I agree with Cowchick77. Spurs are a communication device, not a disciplinary tool. I have two different types. I use a pretty hefty "cowboy spur" for my older gelding. I rarely have to give him a jag but it's there if I need it. And after so many years it's nothing more than an extension of my heel.

However, my mare takes a much lighter touch. I use a mild bumper spur with her.

A lot depends too on how you're built and how your horse is built. Sometimes a spur simply assists you to reach around your horses frame more comfortably. 

Experiment in a confined space until you know how your horse will react to different pressure. Start soft and firm up slowly. Some horses can just get mad and that's a wreck.


----------



## kait18 (Oct 11, 2011)

to kinda help here is an old picture of me riding him without the trainer like 3 years ago. so you can see leg positioning vs his barrel. (no critiqing(sp) since all of his tack has been changed and so has my riding style.) its only to help visual see where my leg generally is minus the lowered heel since this pic isn't showing it.

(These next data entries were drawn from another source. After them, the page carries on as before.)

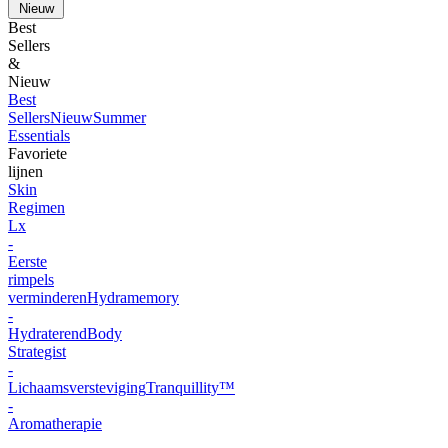
Nieuw
Best
Sellers
&
Nieuw
Best
Sellers
Nieuw
Summer
Essentials
Favoriete
lijnen
Skin
Regimen
Lx
-
Eerste
rimpels
verminderen
Hydramemory
-
Hydraterend
Body
Strategist
-
Lichaamsversteviging
Tranquillity™
-
Aromatherapie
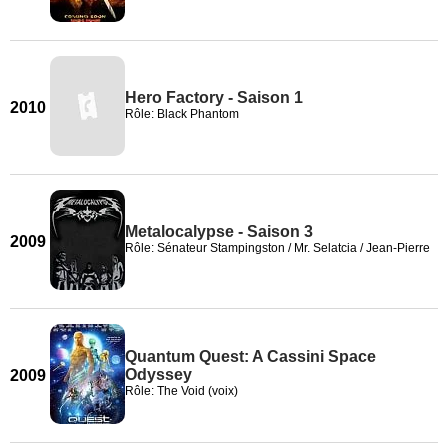
Hero Factory - Saison 1
2010
Rôle: Black Phantom
Metalocalypse - Saison 3
2009
Rôle: Sénateur Stampingston / Mr. Selatcia / Jean-Pierre
Quantum Quest: A Cassini Space
Odyssey
2009
Rôle: The Void (voix)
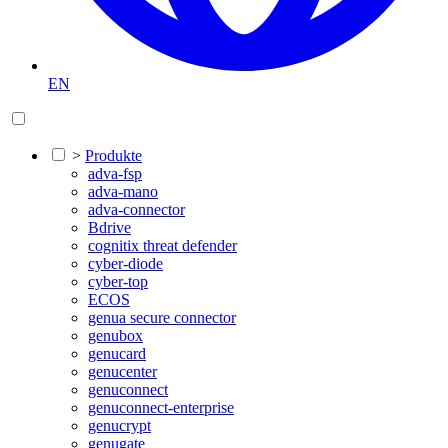
EN
>
Produkte
adva-fsp
adva-mano
adva-connector
Bdrive
cognitix threat defender
cyber-diode
cyber-top
ECOS
genua secure connector
genubox
genucard
genucenter
genuconnect
genuconnect-enterprise
genucrypt
genugate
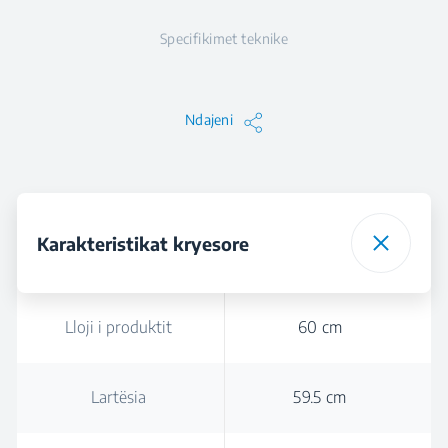
Specifikimet teknike
Ndajeni
Karakteristikat kryesore
Lloji i produktit
60 cm
Lartësia
59.5 cm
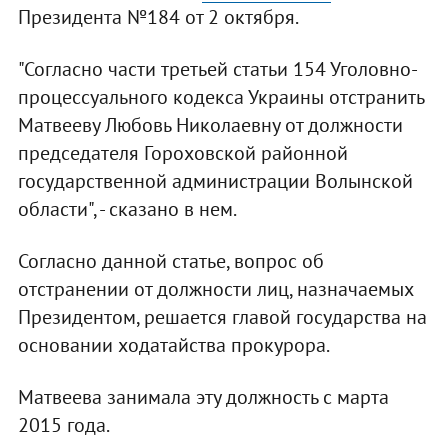
Президента №184 от 2 октября.
"Согласно части третьей статьи 154 Уголовно-
процессуального кодекса Украины отстранить
Матвееву Любовь Николаевну от должности
председателя Гороховской районной
государственной администрации Волынской
области", - сказано в нем.
Согласно данной статье, вопрос об
отстранении от должности лиц, назначаемых
Президентом, решается главой государства на
основании ходатайства прокурора.
Матвеева занимала эту должность с марта
2015 года.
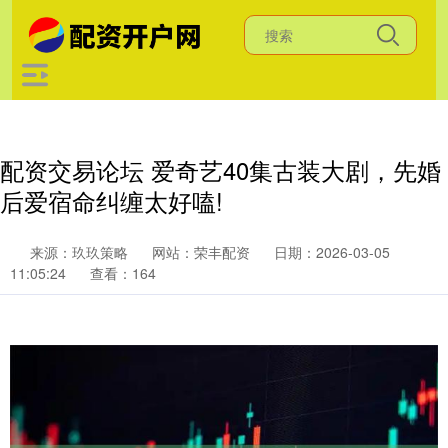
配资交易论坛 爱奇艺40集古装大剧，先婚
后爱宿命纠缠太好嗑!
来源：玖玖策略
网站：荣丰配资
日期：2026-03-05
11:05:24
查看：164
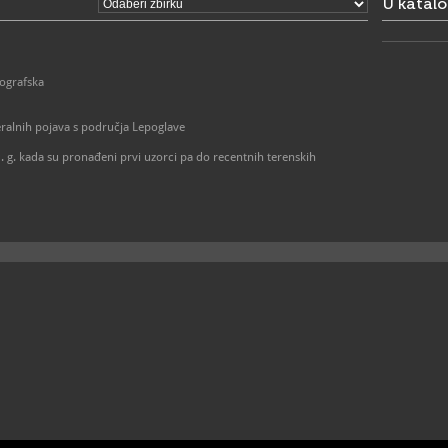
U katal
ografska
eralnih pojava s područja Lepoglave
. g. kada su pronađeni prvi uzorci pa do recentnih terenskih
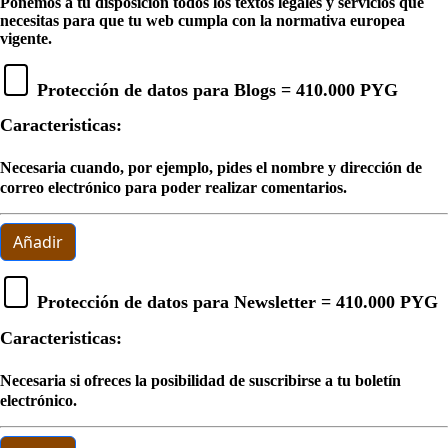
Ponemos a tu disposición todos los textos legales y servicios que
necesitas para que tu web cumpla con la normativa europea
vigente.
Protección de datos para Blogs =
410.000 PYG
Caracteristicas:
Necesaria cuando, por ejemplo, pides el nombre y dirección de
correo electrónico para poder realizar comentarios.
Añadir
Protección de datos para Newsletter =
410.000 PYG
Caracteristicas:
Necesaria si ofreces la posibilidad de suscribirse a tu boletín
electrónico.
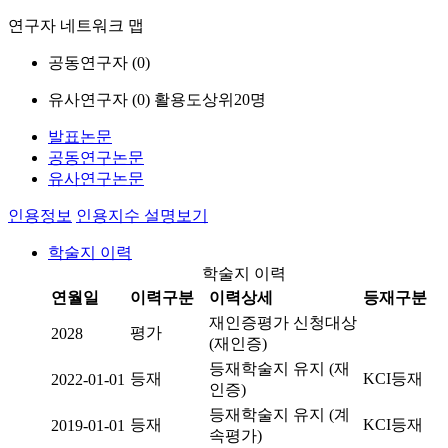
연구자 네트워크 맵
공동연구자 (
0
)
유사연구자 (
0
)
활용도상위20명
발표논문
공동연구논문
유사연구논문
인용정보
인용지수 설명보기
학술지 이력
학술지 이력
연월일
이력구분
이력상세
등재구분
재인증평가 신청대상
평가
2028
(재인증)
등재학술지 유지 (재
등재
KCI등재
2022-01-01
인증)
등재학술지 유지 (계
등재
KCI등재
2019-01-01
속평가)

he is around 15.2-16h... never fully measured but somewhere between there. he is narrow like a arab/tb but has a stockier look about him.


----------



## Blue (Sep 4, 2011)

He's a beauty! I'm no expert so please check this with your local experts. It looks to me like your leg is actually hitting him right where he should be sensitive to your cues. So I'm thinking maybe a little reinforcement from a mild spur to just let him know you mean business? I'll bet if used correctly he gets the idea fast.


----------



## COWCHICK77 (Jun 21, 2010)

I would go with a very short drop shank, like a team roper spur so you can keep out of sides. The more you accidently bump on him with them the more he will start to ignore you.
Maybe something similar to these to give you an idea...
DUTTON BITS - Dutton 5/8" Black Short Go Spurs - NRSworld.com
_Posted via Mobile Device_


----------



## kait18 (Oct 11, 2011)

thank you for the guidance everyone


----------



## ledge (May 23, 2011)

I found to resize spurs for my large foot and boot is to put them in a vise in the shop or bar and find a length of pipe.

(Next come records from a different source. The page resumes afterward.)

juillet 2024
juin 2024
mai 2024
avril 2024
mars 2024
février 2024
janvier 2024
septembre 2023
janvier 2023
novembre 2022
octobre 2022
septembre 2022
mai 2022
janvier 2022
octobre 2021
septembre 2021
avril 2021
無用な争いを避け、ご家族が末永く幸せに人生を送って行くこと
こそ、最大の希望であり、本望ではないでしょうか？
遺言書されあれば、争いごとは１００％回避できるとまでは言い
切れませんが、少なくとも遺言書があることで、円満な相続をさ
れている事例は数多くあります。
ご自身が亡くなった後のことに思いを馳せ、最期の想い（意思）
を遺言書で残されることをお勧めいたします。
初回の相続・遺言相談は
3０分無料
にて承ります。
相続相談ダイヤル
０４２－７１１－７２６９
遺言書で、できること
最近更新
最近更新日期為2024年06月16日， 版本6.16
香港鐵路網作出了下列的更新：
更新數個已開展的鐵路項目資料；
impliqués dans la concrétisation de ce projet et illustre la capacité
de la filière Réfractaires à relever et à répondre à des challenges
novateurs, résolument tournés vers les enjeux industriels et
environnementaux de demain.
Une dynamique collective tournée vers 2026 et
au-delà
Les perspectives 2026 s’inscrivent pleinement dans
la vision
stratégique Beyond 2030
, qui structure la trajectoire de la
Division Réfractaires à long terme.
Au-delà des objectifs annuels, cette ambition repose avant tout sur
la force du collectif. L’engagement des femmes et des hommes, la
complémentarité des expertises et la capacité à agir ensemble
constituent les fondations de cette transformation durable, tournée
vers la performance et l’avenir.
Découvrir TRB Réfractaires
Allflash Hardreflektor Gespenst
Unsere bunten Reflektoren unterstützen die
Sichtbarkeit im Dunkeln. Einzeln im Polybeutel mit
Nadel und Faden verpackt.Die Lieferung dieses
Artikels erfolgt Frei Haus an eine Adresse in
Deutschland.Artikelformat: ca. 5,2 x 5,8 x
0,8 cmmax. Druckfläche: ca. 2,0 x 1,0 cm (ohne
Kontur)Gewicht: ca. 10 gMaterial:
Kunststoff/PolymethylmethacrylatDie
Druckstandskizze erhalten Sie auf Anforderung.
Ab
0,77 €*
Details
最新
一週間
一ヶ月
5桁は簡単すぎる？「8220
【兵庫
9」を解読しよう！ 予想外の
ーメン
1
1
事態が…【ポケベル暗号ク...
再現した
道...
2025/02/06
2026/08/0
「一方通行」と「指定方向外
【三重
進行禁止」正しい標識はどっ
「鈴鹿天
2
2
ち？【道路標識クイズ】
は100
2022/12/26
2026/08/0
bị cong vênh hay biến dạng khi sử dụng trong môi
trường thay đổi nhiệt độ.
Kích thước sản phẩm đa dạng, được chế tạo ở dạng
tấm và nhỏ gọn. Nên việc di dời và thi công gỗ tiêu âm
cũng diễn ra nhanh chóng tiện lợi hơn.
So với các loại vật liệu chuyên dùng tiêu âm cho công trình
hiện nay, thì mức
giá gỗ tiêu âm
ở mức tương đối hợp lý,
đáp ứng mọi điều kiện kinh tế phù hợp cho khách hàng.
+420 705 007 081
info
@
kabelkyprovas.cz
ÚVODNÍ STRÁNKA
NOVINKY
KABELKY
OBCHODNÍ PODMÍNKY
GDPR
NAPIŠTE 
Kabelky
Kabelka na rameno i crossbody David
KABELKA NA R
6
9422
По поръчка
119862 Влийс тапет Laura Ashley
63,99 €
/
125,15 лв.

Wrap the side of the spur in a good rag or towel to prevent marring then using a piece of pipe slip over the other side and GENTLY pull them apart.

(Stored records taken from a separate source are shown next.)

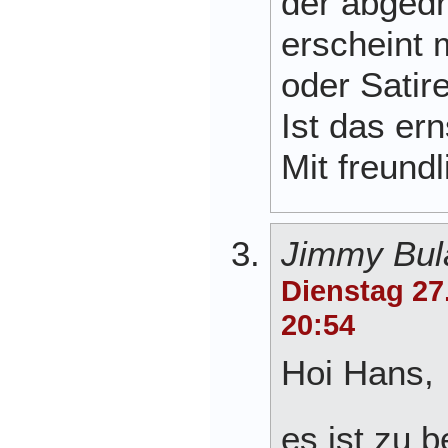
der abged
erscheint m
oder Satire
Ist das er
Mit freund
Jimmy Bul
Dienstag 27
20:54
Hoi Hans,
es ist zu 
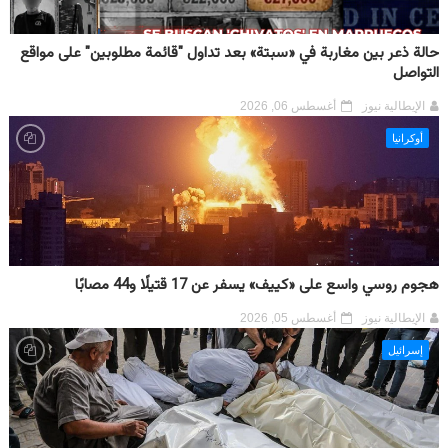
حالة ذعر بين مغاربة في «سبتة» بعد تداول "قائمة مطلوبين" على مواقع
التواصل
الإيطالية نيوز
أغسطس 06, 2026
أوكرانيا
هجوم روسي واسع على «كييف» يسفر عن 17 قتيلًا و44 مصابًا
الإيطالية نيوز
أغسطس 05, 2026
إسرائيل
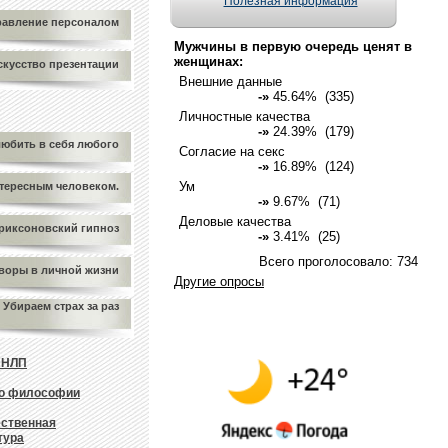
Полезная информация
равление персоналом
Мужчины в первую очередь ценят в
женщинах:
скусство презентации
Внешние данные
-»
45.64% (335)
Личностные качества
-»
24.39% (179)
любить в себя любого
Согласие на секс
-»
16.89% (124)
Ум
нтересным человеком.
-»
9.67% (71)
Деловые качества
риксоновский гипноз
-»
3.41% (25)
Всего проголосовало: 734
воры в личной жизни
Другие опросы
Убираем страх за раз
о НЛП
по философии
ственная
тура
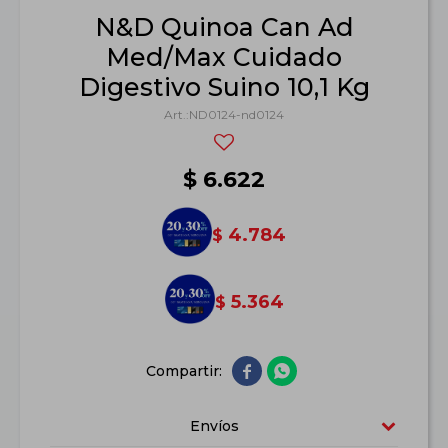
N&D Quinoa Can Ad
Med/Max Cuidado
Digestivo Suino 10,1 Kg
ND0124-nd0124
$
6.622
4.784
$
5.364
$


Envíos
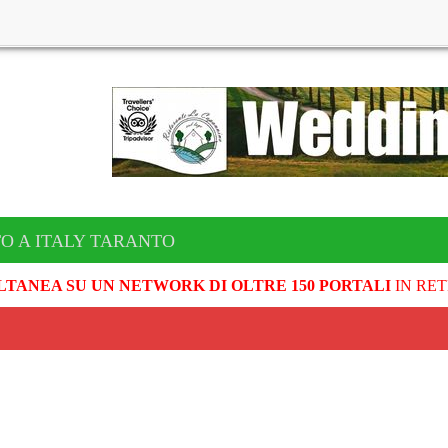
O A ITALY TARANTO
LTANEA SU UN NETWORK DI OLTRE 150 PORTALI
IN RET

As far as what to use the roper spur idea was probably the best to start out with, once you get refined the longer shanked will minimize movements or in the case of mine i can reach under the belly for more cues. 

If you cant find one to fit you may try a man's spur and instead of spreading it you may have to close it in a similar manner.


----------



## kait18 (Oct 11, 2011)

COWCHICK77 said:


> I would go with a very short drop shank, like a team roper spur so you can keep out of sides. The more you accidently bump on him with them the more he will start to ignore you.
> Maybe something similar to these to give you an idea...
> DUTTON BITS - Dutton 5/8" Black Short Go Spurs - NRSworld.com
> _Posted via Mobile Device_


that link pretty much shows the exact spur i used just it was silver not that rusty looking color. and using it was fantastic.

we didnt use it for forward motion but for helping he realize where the pressure is really coming from to move his hind/shoulders to get is ribs out of the way. eventually we will progress to other things 

thanks cowchick for your help


----------